Sunday, November 04, 2012

Le Trou du Cul du Monde?

My DB calls Montpellier 'le trou du cul du monde' (bum hole of the world) simply because it is not Nice and the airport is not a hub for international travel. Personally, I can think of waaaay better candidates for this title because, despite its lack of international transport connections, it's a singularly beautiful part of France. It also has a marked lack of suspect money floating around from dodgy billionaires of all nationalities (but mostly Russian) pushing up housing prices and bumping off inconvenient people...

Yesterday the weather promised clouds and a spark of sunshine. We had agreed to go cycling with some friends down to Palavas les Flots. Palavas is a modest seaside town of no architectural distinction except ugliness, but you can cycle to it from Lattes just south of Montpellier along the banks of the River Lez and then along designated cycle paths. The route takes you through the wetlands that stretch from Lattes and Perols to the sea, an area declared part of the Natura 2000 ecological network of protected areas in the EU. It is home to 72 species of bird including flamingoes, and a number of lagoons covering 75% of the 847 hectares that make up Palavas.

This is the path at the start, at Lattes, looking south. It's recently been renovated to bolster the banks of the river. Our friends live just off to the left.

 The white dots are flamingoes. Recent heavy rain ensured that the étangs were brimming with water.

Winter storage for the little boats.

I was on the bridge which crosses the Rhone to Sète canal to take this photo. The white apartment blocks of Carnon are in the distance. You can see the étangs (lagoons) to right and left of the canal; the sea is off to the right on the other side of another strip of land (covered in ugly houses). You can walk or cycle from Carnon to Frontignan along the canal.
Looking east towards Carnon

Looking west towards Villeneuve les Maguelone
One of the things I like best about this route is that it is completely flat. I don't have to concentrate on puffing to go up, or worrying about my level of sport. I enjoy cycling as an outdoor activity, not as a way of keeping fit. I like stopping to take photos, admire the view as I go along, and have enough breath to chat if I feel like it.

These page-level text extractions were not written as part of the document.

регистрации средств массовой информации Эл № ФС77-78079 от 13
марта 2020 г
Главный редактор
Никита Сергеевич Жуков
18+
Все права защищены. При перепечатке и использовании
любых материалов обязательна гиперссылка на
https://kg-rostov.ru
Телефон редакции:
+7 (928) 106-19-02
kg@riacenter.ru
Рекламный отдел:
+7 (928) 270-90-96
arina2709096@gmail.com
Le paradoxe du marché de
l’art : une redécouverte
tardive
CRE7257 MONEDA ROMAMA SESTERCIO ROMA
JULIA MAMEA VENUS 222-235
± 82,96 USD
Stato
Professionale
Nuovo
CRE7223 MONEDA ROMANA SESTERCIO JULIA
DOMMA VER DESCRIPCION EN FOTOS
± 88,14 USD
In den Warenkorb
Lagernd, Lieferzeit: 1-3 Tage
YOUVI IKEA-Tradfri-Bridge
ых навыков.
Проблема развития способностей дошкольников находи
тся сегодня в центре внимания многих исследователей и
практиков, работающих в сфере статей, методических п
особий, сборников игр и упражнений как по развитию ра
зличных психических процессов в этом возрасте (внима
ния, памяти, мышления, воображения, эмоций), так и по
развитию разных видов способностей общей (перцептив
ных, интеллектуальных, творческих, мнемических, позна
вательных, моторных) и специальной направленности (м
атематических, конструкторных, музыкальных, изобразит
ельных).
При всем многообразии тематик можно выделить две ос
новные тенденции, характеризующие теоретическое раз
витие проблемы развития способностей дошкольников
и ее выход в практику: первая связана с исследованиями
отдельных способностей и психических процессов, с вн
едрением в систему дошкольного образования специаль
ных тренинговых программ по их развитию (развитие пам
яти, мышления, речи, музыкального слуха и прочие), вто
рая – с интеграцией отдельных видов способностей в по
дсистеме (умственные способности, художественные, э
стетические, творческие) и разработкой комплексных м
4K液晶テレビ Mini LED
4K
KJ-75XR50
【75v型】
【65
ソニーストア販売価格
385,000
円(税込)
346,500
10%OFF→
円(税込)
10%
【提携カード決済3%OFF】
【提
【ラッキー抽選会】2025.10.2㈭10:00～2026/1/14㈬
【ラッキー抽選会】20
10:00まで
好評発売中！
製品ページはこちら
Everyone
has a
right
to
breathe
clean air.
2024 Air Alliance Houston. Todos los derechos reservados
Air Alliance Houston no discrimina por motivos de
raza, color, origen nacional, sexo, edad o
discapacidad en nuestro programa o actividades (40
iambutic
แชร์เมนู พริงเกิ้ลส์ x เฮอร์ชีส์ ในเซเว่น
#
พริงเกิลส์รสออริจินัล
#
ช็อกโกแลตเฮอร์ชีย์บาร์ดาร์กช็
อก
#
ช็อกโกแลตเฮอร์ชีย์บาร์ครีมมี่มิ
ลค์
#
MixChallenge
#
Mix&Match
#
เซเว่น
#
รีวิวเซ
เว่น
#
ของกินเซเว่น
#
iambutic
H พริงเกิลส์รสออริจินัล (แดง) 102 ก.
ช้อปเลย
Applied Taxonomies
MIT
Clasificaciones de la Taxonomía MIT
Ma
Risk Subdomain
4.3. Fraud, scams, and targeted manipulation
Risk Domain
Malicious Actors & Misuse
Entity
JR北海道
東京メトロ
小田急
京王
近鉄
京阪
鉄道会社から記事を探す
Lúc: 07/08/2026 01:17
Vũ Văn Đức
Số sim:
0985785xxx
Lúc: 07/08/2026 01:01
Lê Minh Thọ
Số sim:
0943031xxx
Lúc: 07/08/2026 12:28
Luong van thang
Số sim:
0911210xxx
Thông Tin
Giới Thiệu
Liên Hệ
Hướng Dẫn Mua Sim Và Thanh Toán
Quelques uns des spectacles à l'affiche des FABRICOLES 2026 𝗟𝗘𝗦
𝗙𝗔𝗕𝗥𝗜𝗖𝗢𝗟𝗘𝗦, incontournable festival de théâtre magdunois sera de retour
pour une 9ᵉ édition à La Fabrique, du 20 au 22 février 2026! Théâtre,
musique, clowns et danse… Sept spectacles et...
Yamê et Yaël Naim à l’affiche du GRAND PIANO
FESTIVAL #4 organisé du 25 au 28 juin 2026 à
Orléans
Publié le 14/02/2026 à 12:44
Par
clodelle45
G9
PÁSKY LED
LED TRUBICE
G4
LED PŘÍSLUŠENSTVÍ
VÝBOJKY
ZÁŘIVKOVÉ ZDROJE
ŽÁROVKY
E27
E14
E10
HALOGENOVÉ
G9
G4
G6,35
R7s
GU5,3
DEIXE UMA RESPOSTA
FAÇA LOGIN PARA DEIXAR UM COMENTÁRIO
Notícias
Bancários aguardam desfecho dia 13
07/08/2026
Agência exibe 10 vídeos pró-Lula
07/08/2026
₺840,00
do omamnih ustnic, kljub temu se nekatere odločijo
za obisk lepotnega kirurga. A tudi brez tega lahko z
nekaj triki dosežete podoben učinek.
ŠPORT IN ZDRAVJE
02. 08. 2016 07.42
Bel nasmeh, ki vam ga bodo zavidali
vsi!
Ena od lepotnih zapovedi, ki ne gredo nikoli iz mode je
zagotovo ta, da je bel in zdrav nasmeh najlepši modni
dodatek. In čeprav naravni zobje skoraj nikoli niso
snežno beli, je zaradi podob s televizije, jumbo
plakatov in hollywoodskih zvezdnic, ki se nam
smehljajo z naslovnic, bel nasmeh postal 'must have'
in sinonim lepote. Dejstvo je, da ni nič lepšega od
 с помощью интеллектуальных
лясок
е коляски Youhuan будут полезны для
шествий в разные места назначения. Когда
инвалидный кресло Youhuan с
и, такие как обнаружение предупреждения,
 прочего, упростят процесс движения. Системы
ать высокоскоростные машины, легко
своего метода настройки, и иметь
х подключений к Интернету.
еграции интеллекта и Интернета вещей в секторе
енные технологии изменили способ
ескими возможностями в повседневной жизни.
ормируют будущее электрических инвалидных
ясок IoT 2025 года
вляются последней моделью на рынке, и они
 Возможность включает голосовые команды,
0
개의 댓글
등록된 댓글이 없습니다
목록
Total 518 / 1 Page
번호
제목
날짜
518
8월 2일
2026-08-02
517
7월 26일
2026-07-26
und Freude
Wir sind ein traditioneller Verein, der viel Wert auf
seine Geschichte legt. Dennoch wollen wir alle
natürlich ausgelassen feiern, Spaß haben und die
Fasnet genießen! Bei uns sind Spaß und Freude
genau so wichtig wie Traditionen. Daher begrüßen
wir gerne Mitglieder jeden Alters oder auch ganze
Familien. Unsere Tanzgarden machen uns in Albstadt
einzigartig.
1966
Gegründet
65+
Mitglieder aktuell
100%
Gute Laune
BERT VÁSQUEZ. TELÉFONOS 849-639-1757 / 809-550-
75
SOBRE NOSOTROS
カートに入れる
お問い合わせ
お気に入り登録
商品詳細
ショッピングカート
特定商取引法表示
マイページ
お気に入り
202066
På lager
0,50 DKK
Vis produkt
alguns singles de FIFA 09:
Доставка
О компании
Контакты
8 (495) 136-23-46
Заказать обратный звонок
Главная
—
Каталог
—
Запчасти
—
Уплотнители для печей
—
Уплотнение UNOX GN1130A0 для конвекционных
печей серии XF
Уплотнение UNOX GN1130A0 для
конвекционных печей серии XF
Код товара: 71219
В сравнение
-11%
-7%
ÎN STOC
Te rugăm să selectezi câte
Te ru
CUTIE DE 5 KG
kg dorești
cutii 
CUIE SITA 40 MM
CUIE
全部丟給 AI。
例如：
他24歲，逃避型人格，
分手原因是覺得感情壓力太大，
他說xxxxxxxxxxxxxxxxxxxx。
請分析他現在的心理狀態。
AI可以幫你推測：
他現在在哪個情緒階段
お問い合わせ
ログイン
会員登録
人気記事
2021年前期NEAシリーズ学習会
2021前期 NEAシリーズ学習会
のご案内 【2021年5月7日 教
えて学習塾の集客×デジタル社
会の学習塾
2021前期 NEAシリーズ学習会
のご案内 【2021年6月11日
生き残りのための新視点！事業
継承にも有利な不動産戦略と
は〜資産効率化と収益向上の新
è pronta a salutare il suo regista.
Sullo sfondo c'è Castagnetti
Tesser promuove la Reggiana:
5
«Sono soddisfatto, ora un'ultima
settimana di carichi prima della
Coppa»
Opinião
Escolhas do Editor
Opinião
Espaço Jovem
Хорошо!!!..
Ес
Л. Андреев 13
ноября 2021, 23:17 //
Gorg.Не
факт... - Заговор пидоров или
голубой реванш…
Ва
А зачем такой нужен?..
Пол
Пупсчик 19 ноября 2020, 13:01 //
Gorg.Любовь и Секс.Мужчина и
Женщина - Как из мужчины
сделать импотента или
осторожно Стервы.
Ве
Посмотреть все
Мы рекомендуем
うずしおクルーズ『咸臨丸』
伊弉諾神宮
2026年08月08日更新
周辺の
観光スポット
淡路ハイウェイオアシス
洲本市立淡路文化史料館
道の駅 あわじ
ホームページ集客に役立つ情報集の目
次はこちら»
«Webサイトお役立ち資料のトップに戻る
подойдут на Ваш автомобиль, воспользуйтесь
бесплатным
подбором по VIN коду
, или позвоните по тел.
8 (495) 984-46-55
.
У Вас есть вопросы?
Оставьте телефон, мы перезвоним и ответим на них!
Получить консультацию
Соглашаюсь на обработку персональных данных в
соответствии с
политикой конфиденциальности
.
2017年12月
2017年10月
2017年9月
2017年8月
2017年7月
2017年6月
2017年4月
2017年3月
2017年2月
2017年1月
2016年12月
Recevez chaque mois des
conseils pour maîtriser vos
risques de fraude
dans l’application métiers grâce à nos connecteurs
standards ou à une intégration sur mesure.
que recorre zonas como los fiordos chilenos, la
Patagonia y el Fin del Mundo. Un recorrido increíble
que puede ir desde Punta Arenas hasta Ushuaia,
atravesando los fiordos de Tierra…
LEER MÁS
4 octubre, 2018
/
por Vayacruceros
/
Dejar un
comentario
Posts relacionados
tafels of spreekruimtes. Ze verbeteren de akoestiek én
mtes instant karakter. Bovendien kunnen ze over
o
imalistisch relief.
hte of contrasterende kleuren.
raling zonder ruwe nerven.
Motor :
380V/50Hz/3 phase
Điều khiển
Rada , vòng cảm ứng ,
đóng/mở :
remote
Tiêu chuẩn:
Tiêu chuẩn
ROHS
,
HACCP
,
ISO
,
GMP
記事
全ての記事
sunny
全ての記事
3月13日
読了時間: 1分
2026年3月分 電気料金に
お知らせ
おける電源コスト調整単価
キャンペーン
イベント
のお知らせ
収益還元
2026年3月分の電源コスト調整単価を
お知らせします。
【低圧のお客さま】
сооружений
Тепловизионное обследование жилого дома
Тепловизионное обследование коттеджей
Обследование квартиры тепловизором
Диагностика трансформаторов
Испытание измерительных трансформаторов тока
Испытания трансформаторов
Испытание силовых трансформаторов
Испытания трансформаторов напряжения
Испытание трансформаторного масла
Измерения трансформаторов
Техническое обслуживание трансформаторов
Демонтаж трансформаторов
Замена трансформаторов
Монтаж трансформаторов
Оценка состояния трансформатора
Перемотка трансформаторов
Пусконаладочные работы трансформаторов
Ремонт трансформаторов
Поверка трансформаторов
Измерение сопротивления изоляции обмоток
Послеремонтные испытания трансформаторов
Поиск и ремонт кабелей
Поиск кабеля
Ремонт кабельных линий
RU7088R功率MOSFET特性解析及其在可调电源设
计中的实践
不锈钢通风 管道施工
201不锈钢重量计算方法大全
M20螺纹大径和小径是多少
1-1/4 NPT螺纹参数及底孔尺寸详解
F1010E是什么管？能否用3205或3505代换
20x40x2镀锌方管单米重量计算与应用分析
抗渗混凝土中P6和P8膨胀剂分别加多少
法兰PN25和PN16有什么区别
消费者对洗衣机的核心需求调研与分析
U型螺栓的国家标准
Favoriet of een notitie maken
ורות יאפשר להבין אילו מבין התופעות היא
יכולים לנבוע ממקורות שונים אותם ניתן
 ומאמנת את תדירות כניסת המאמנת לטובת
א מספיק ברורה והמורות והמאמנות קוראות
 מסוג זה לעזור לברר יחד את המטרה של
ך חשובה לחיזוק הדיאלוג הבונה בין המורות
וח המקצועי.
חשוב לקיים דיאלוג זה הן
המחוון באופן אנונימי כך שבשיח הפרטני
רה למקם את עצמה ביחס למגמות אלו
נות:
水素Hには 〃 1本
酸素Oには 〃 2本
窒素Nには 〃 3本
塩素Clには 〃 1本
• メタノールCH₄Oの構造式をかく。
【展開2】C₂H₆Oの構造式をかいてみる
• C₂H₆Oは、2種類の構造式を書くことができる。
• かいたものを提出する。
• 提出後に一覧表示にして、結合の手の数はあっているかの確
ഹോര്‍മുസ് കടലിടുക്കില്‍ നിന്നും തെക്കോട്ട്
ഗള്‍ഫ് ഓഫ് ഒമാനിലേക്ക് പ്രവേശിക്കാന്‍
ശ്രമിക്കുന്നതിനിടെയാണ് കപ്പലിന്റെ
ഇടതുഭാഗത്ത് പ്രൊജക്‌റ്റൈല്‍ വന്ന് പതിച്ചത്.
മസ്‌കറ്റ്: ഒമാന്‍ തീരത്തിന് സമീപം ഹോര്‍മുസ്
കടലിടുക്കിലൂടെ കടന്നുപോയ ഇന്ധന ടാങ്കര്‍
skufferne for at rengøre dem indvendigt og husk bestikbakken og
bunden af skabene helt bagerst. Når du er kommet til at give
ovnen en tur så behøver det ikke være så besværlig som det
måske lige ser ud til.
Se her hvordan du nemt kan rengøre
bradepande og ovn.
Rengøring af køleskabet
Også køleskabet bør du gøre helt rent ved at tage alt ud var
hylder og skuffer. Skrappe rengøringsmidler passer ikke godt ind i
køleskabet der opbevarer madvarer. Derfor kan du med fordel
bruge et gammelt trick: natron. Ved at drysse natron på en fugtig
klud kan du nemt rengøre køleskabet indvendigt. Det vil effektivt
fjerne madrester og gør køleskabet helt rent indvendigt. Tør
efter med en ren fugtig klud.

We reached the sea in about 25 minutes, an autumnal sea of waves and gentle light. You can't appreciate the size of the waves in this picture, I think I caught them too early/late, but, for the Mediterranean they were a good size and crashed with a satisfactory show of spray. The coast here is protected by barriers to make swimming safe, and to preserve the sandy beaches. Sea paddling seemed to very popular yesterday, there were lots of people just standing about on the sea chatting by the look of things.

We crossed this bridge to reach the banks of Villeneuve les Maguelone on the right. We continued on past the car park from where you can access the beach, and along the narrow strip of land towards the Maguelone Cathedral set on a volcanic islet 4kms from Palavas. It was built in the 12th/13th century and is a beautiful building combining the strength of pale rock as a fortress, and peace as a place of worship. The acoustics are marvellous too - years ago I sung there with a choir. We performed Jeanne d'Arc au Bucher, an oratorio by Arthur Honegger.


Wetlands with flamingoes in the middle distance
After a brief visit of the cathedral, we headed back to Palavas for lunch, and sat outside Le Riva on the port, in the sun and sipped a much appreciated Puech Haut rosé.
Lunch was good too although two of the party who'd ordered rouget (fish) were somewhat surprised when the plate came with a whole baked fish including head (and dead eyes) on it. My DB said he would remember to look out for 'filet de rouget' next time! My lamb cutlets were lovely and meaty and fatty.

As the clouds decided to make a return, we headed off back to Lattes, passing over the Rhone-Sète canal again where we saw that a couple of paddlers had strayed from the coast for a canal stroll.

You might not be able to fly directly to Rome or the US from Montpellier, but it does have many other, less frenetic attractions, as I think you'll agree.